Supplied information —
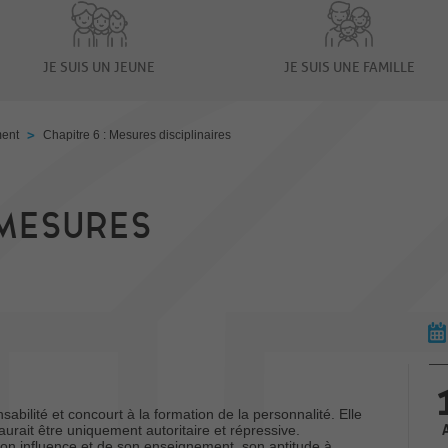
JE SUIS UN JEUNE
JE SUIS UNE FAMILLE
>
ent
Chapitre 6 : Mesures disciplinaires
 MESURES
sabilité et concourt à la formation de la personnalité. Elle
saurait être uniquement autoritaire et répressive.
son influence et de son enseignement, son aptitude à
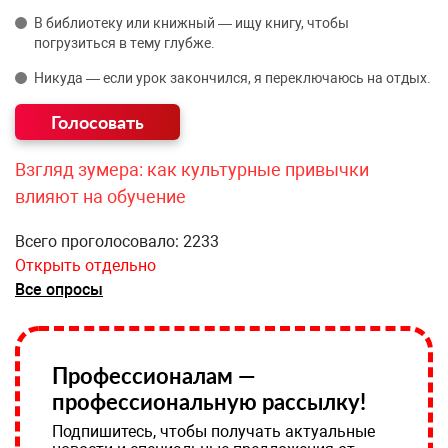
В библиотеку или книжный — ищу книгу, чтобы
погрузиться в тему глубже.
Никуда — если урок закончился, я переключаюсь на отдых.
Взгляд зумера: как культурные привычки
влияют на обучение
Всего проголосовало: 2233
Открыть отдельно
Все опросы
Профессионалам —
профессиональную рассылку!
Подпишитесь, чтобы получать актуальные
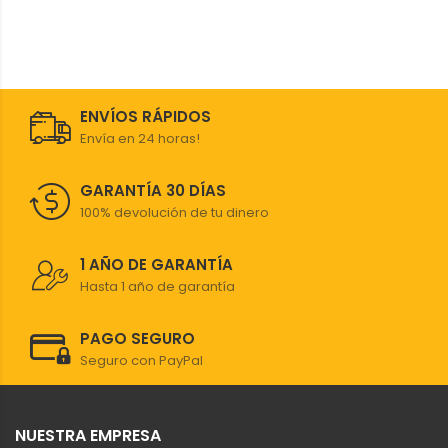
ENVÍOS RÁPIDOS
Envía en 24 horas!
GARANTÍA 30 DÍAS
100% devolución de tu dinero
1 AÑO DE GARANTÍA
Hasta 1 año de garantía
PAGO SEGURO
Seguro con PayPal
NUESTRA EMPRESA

--

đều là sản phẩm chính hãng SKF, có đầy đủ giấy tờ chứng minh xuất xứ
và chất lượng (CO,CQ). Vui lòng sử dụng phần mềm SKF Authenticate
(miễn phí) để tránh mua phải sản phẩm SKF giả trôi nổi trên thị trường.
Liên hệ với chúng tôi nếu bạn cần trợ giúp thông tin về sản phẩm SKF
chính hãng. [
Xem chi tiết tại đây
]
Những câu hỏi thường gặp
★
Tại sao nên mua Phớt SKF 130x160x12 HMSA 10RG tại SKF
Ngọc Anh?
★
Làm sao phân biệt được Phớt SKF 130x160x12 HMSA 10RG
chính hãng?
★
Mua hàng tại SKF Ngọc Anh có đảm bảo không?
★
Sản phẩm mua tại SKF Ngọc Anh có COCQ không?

What needs to be done —
Output exactly the lines above, from the line with "JE SUIS UN JEUNE" to the line with "профессиональную рассылку!", both included; skip the pictures.

Result of this exercise —
JE SUIS UN JEUNE
JE SUIS UNE FAMILLE
>
ent
Chapitre 6 : Mesures disciplinaires
 MESURES
sabilité et concourt à la formation de la personnalité. Elle
saurait être uniquement autoritaire et répressive.
son influence et de son enseignement, son aptitude à
В библиотеку или книжный — ищу книгу, чтобы
погрузиться в тему глубже.
Никуда — если урок закончился, я переключаюсь на отдых.
Взгляд зумера: как культурные привычки
влияют на обучение
Всего проголосовало: 2233
Открыть отдельно
Все опросы
Профессионалам —
профессиональную рассылку!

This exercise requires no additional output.